## Provided data:
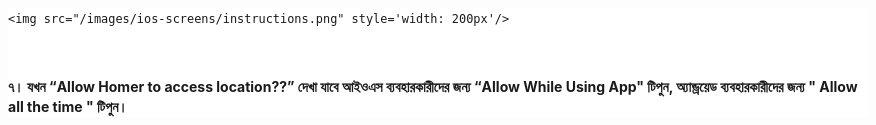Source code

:     <img src="/images/ios-screens/instructions.png" style='width: 200px'/>
</div>

<br />

**৭। যখন “Allow Homer to access location??” দেখা যাবে আইওএস ব্যবহারকারীদের জন্য “Allow While Using App" টিপুন, অ্যান্ড্রয়েড ব্যবহারকারীদের জন্য " Allow all the time " টিপুন।**
<div class="image-wrapper">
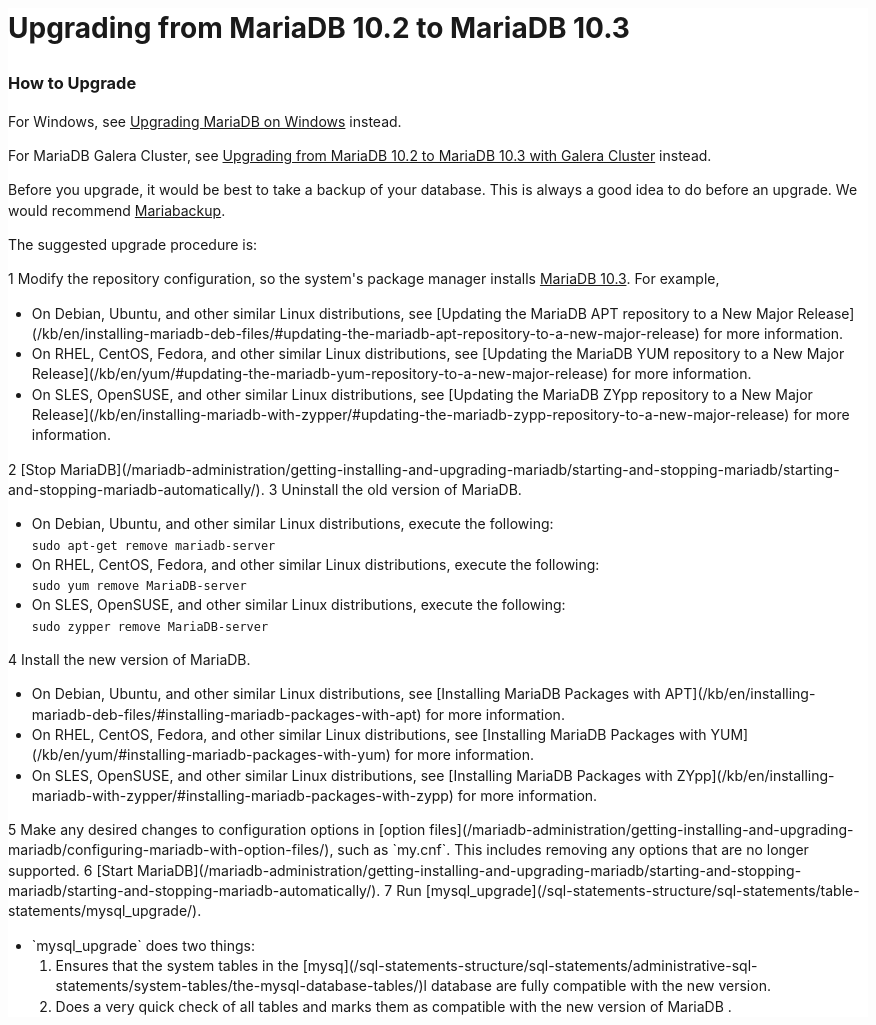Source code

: # Upgrading from MariaDB 10.2 to MariaDB 10.3

### How to Upgrade

For Windows, see [Upgrading MariaDB on Windows](/mariadb-administration/getting-installing-and-upgrading-mariadb/upgrading/upgrading-mariadb-on-windows/) instead.

For MariaDB Galera Cluster, see [Upgrading from MariaDB 10.2 to MariaDB 10.3 with Galera Cluster](/replication/galera-cluster/upgrading-galera-cluster/upgrading-from-mariadb-102-to-mariadb-103-with-galera-cluster/) instead.

Before you upgrade, it would be best to take a backup of your database. This is always a good idea to do before an upgrade. We would recommend [Mariabackup](/mariadb-administration/backing-up-and-restoring-databases/mariabackup/).

The suggested upgrade procedure is:

1 Modify the repository configuration, so the system's package manager installs [MariaDB 10.3](/kb/en/what-is-mariadb-103/). For example,
<ul start="1"><li>On Debian, Ubuntu, and other similar Linux distributions, see [Updating the MariaDB APT repository to a New Major Release](/kb/en/installing-mariadb-deb-files/#updating-the-mariadb-apt-repository-to-a-new-major-release) for more information.
</li><li>On RHEL, CentOS, Fedora, and other similar Linux distributions, see [Updating the MariaDB YUM repository to a New Major Release](/kb/en/yum/#updating-the-mariadb-yum-repository-to-a-new-major-release) for more information.
</li><li>On SLES, OpenSUSE, and other similar Linux distributions, see [Updating the MariaDB ZYpp repository to a New Major Release](/kb/en/installing-mariadb-with-zypper/#updating-the-mariadb-zypp-repository-to-a-new-major-release) for more information.
</li></ul>
2 [Stop MariaDB](/mariadb-administration/getting-installing-and-upgrading-mariadb/starting-and-stopping-mariadb/starting-and-stopping-mariadb-automatically/).
3 Uninstall the old version of MariaDB.
<ul start="1"><li>On Debian, Ubuntu, and other similar Linux distributions, execute the following: <br>
<code class="fixed" style="white-space:pre-wrap">sudo apt-get remove mariadb-server</code>
</li><li>On RHEL, CentOS, Fedora, and other similar Linux distributions, execute the following: <br>
<code class="fixed" style="white-space:pre-wrap">sudo yum remove MariaDB-server</code>
</li><li>On SLES, OpenSUSE, and other similar Linux distributions, execute the following: <br>
<code class="fixed" style="white-space:pre-wrap">sudo zypper remove MariaDB-server</code>
</li></ul>
4 Install the new version of MariaDB.
<ul start="1"><li>On Debian, Ubuntu, and other similar Linux distributions, see [Installing MariaDB Packages with APT](/kb/en/installing-mariadb-deb-files/#installing-mariadb-packages-with-apt) for more information.
</li><li>On RHEL, CentOS, Fedora, and other similar Linux distributions, see [Installing MariaDB Packages with YUM](/kb/en/yum/#installing-mariadb-packages-with-yum) for more information.
</li><li>On SLES, OpenSUSE, and other similar Linux distributions, see [Installing MariaDB Packages with ZYpp](/kb/en/installing-mariadb-with-zypper/#installing-mariadb-packages-with-zypp) for more information.
</li></ul>
5 Make any desired changes to configuration options in [option files](/mariadb-administration/getting-installing-and-upgrading-mariadb/configuring-mariadb-with-option-files/), such as `my.cnf`. This includes removing any options that are no longer supported.
6 [Start MariaDB](/mariadb-administration/getting-installing-and-upgrading-mariadb/starting-and-stopping-mariadb/starting-and-stopping-mariadb-automatically/).
7 Run [mysql_upgrade](/sql-statements-structure/sql-statements/table-statements/mysql_upgrade/).
<ul start="1"><li>`mysql_upgrade` does two things:
<ol start="1"><li>Ensures that the system tables in the [mysq](/sql-statements-structure/sql-statements/administrative-sql-statements/system-tables/the-mysql-database-tables/)l database are fully compatible with the new version.
</li><li>Does a very quick check of all tables and marks them as compatible with the new version of MariaDB .
</li></ol>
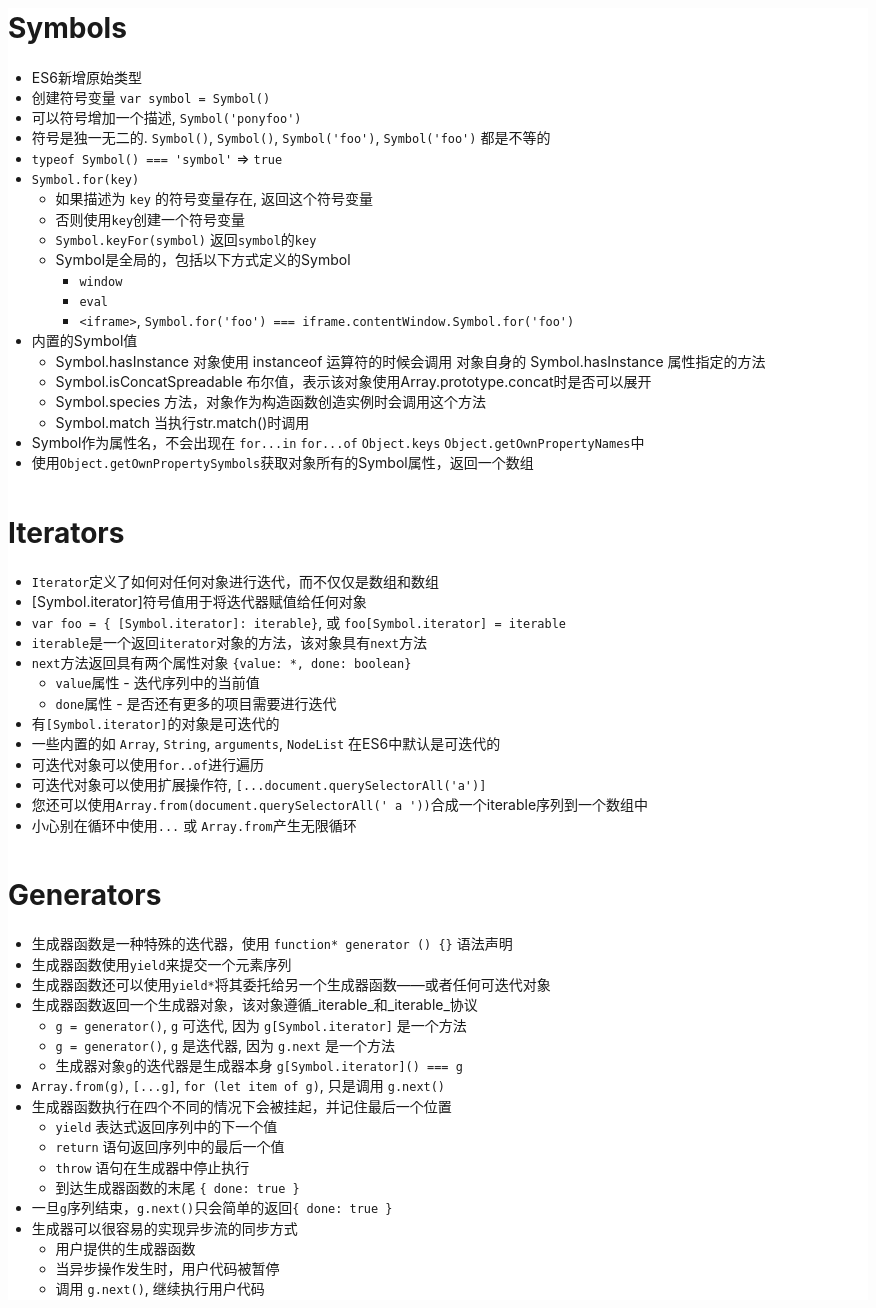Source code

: 
# Symbols

- ES6新增原始类型
- 创建符号变量 `var symbol = Symbol()`
- 可以符号增加一个描述, `Symbol('ponyfoo')`
- 符号是独一无二的. `Symbol()`, `Symbol()`, `Symbol('foo')`, `Symbol('foo')` 都是不等的
- `typeof Symbol() === 'symbol'` => `true`
- `Symbol.for(key)`
  - 如果描述为 `key` 的符号变量存在, 返回这个符号变量
  - 否则使用`key`创建一个符号变量
  - `Symbol.keyFor(symbol)` 返回`symbol`的`key`
  - Symbol是全局的，包括以下方式定义的Symbol
    - `window`
    - `eval` 
    - `<iframe>`, `Symbol.for('foo') === iframe.contentWindow.Symbol.for('foo')`
- 内置的Symbol值
  - Symbol.hasInstance 对象使用 instanceof 运算符的时候会调用 对象自身的 Symbol.hasInstance 属性指定的方法
  - Symbol.isConcatSpreadable 布尔值，表示该对象使用Array.prototype.concat时是否可以展开
  - Symbol.species 方法，对象作为构造函数创造实例时会调用这个方法
  - Symbol.match 当执行str.match()时调用
- Symbol作为属性名，不会出现在 `for...in` `for...of` `Object.keys` `Object.getOwnPropertyNames`中
- 使用`Object.getOwnPropertySymbols`获取对象所有的Symbol属性，返回一个数组


# Iterators

- `Iterator`定义了如何对任何对象进行迭代，而不仅仅是数组和数组
- [Symbol.iterator]符号值用于将迭代器赋值给任何对象
- `var foo = { [Symbol.iterator]: iterable}`, 或 `foo[Symbol.iterator] = iterable`
- `iterable`是一个返回`iterator`对象的方法，该对象具有`next`方法
- `next`方法返回具有两个属性对象 `{value: *, done: boolean}`
  - `value`属性 - 迭代序列中的当前值
  - `done`属性 - 是否还有更多的项目需要进行迭代
- 有`[Symbol.iterator]`的对象是可迭代的
- 一些内置的如 `Array`, `String`, `arguments`, `NodeList` 在ES6中默认是可迭代的
- 可迭代对象可以使用`for..of`进行遍历
- 可迭代对象可以使用扩展操作符, `[...document.querySelectorAll('a')]`
- 您还可以使用`Array.from(document.querySelectorAll(' a '))`合成一个iterable序列到一个数组中
- 小心别在循环中使用`...` 或 `Array.from`产生无限循环


# Generators

- 生成器函数是一种特殊的迭代器，使用 `function* generator () {}` 语法声明
- 生成器函数使用`yield`来提交一个元素序列
- 生成器函数还可以使用`yield*`将其委托给另一个生成器函数——或者任何可迭代对象
- 生成器函数返回一个生成器对象，该对象遵循_iterable_和_iterable_协议
  - `g = generator()`, `g` 可迭代,  因为 `g[Symbol.iterator]` 是一个方法
  - `g = generator()`, `g` 是迭代器, 因为 `g.next` 是一个方法
  - 生成器对象`g`的迭代器是生成器本身 `g[Symbol.iterator]() === g`
- `Array.from(g)`, `[...g]`, `for (let item of g)`, 只是调用 `g.next()`
- 生成器函数执行在四个不同的情况下会被挂起，并记住最后一个位置
  - `yield` 表达式返回序列中的下一个值
  - `return` 语句返回序列中的最后一个值
  - `throw` 语句在生成器中停止执行
  - 到达生成器函数的末尾 `{ done: true }`
- 一旦`g`序列结束，`g.next()`只会简单的返回`{ done: true }`
- 生成器可以很容易的实现异步流的同步方式
  - 用户提供的生成器函数
  - 当异步操作发生时，用户代码被暂停
  - 调用 `g.next()`, 继续执行用户代码
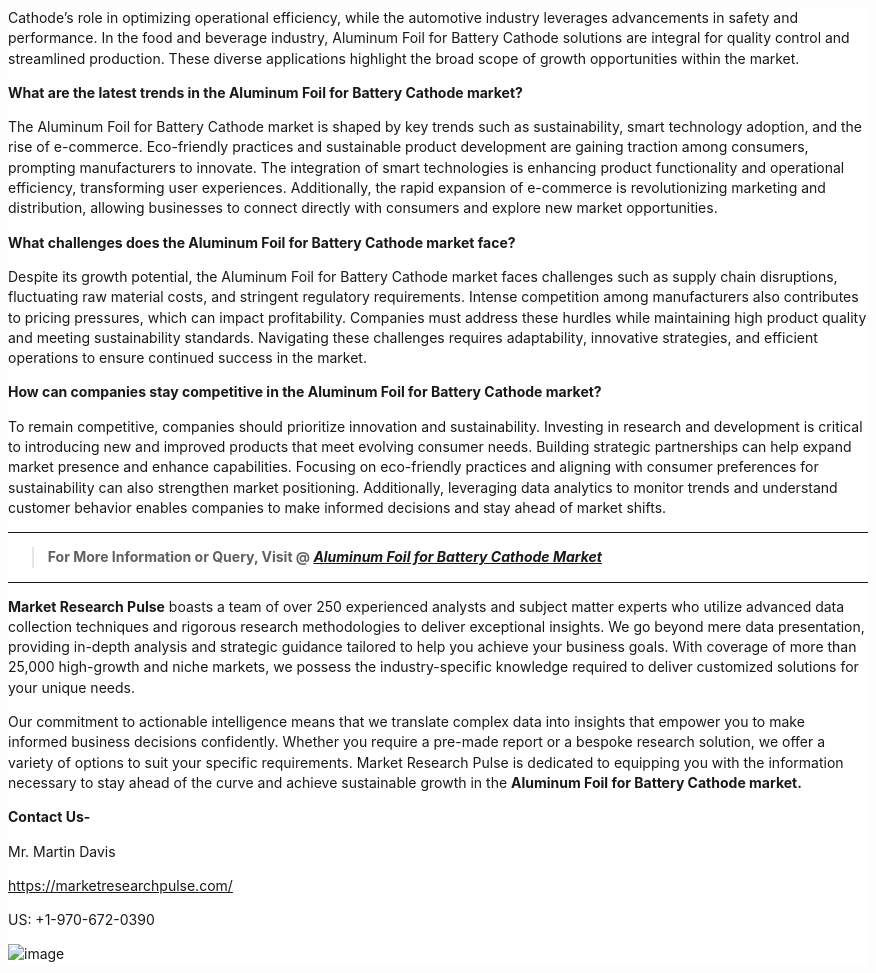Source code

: Cathode&rsquo;s role in optimizing operational efficiency, while the automotive industry leverages advancements in safety and performance. In the food and beverage industry, Aluminum Foil for Battery Cathode solutions are integral for quality control and streamlined production. These diverse applications highlight the broad scope of growth opportunities within the market.</p><p><strong>What are the latest trends in the Aluminum Foil for Battery Cathode market?</strong></p><p>The Aluminum Foil for Battery Cathode market is shaped by key trends such as sustainability, smart technology adoption, and the rise of e-commerce. Eco-friendly practices and sustainable product development are gaining traction among consumers, prompting manufacturers to innovate. The integration of smart technologies is enhancing product functionality and operational efficiency, transforming user experiences. Additionally, the rapid expansion of e-commerce is revolutionizing marketing and distribution, allowing businesses to connect directly with consumers and explore new market opportunities.</p><p><strong>What challenges does the Aluminum Foil for Battery Cathode market face?</strong></p><p>Despite its growth potential, the Aluminum Foil for Battery Cathode market faces challenges such as supply chain disruptions, fluctuating raw material costs, and stringent regulatory requirements. Intense competition among manufacturers also contributes to pricing pressures, which can impact profitability. Companies must address these hurdles while maintaining high product quality and meeting sustainability standards. Navigating these challenges requires adaptability, innovative strategies, and efficient operations to ensure continued success in the market.</p><p><strong>How can companies stay competitive in the Aluminum Foil for Battery Cathode market?</strong></p><p>To remain competitive, companies should prioritize innovation and sustainability. Investing in research and development is critical to introducing new and improved products that meet evolving consumer needs. Building strategic partnerships can help expand market presence and enhance capabilities. Focusing on eco-friendly practices and aligning with consumer preferences for sustainability can also strengthen market positioning. Additionally, leveraging data analytics to monitor trends and understand customer behavior enables companies to make informed decisions and stay ahead of market shifts.</p><hr /><blockquote><p><strong>For More Information or Query, Visit @&nbsp;<em><a href="https://marketresearchpulse.com/report/104186/aluminum-foil-for-battery-cathode-market?utm_source=Linkedin&utm_medium=0111">Aluminum Foil for Battery Cathode Market</a></em></strong></p></blockquote><hr /><p><strong>Market Research Pulse</strong> boasts a team of over 250 experienced analysts and subject matter experts who utilize advanced data collection techniques and rigorous research methodologies to deliver exceptional insights. We go beyond mere data presentation, providing in-depth analysis and strategic guidance tailored to help you achieve your business goals. With coverage of more than 25,000 high-growth and niche markets, we possess the industry-specific knowledge required to deliver customized solutions for your unique needs.</p><p>Our commitment to actionable intelligence means that we translate complex data into insights that empower you to make informed business decisions confidently. Whether you require a pre-made report or a bespoke research solution, we offer a variety of options to suit your specific requirements. Market Research Pulse is dedicated to equipping you with the information necessary to stay ahead of the curve and achieve sustainable growth in the <strong>Aluminum Foil for Battery Cathode market.</strong></p><p><strong>Contact Us-</strong></p><p>Mr. Martin Davis</p><p>https://marketresearchpulse.com/</p><p>US: +1-970-672-0390</p>
![image](https://github.com/user-attachments/assets/87b3f66a-6016-46e9-968a-3f297ca77534)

## What to work on:
Set down, from the entries above, exactly the lines from the one with "(let item of" up to and including the one with "- 当异步操作发生时，用户代码被暂停", and no other lines.

## Answer section:
- `Array.from(g)`, `[...g]`, `for (let item of g)`, 只是调用 `g.next()`
- 生成器函数执行在四个不同的情况下会被挂起，并记住最后一个位置
  - `yield` 表达式返回序列中的下一个值
  - `return` 语句返回序列中的最后一个值
  - `throw` 语句在生成器中停止执行
  - 到达生成器函数的末尾 `{ done: true }`
- 一旦`g`序列结束，`g.next()`只会简单的返回`{ done: true }`
- 生成器可以很容易的实现异步流的同步方式
  - 用户提供的生成器函数
  - 当异步操作发生时，用户代码被暂停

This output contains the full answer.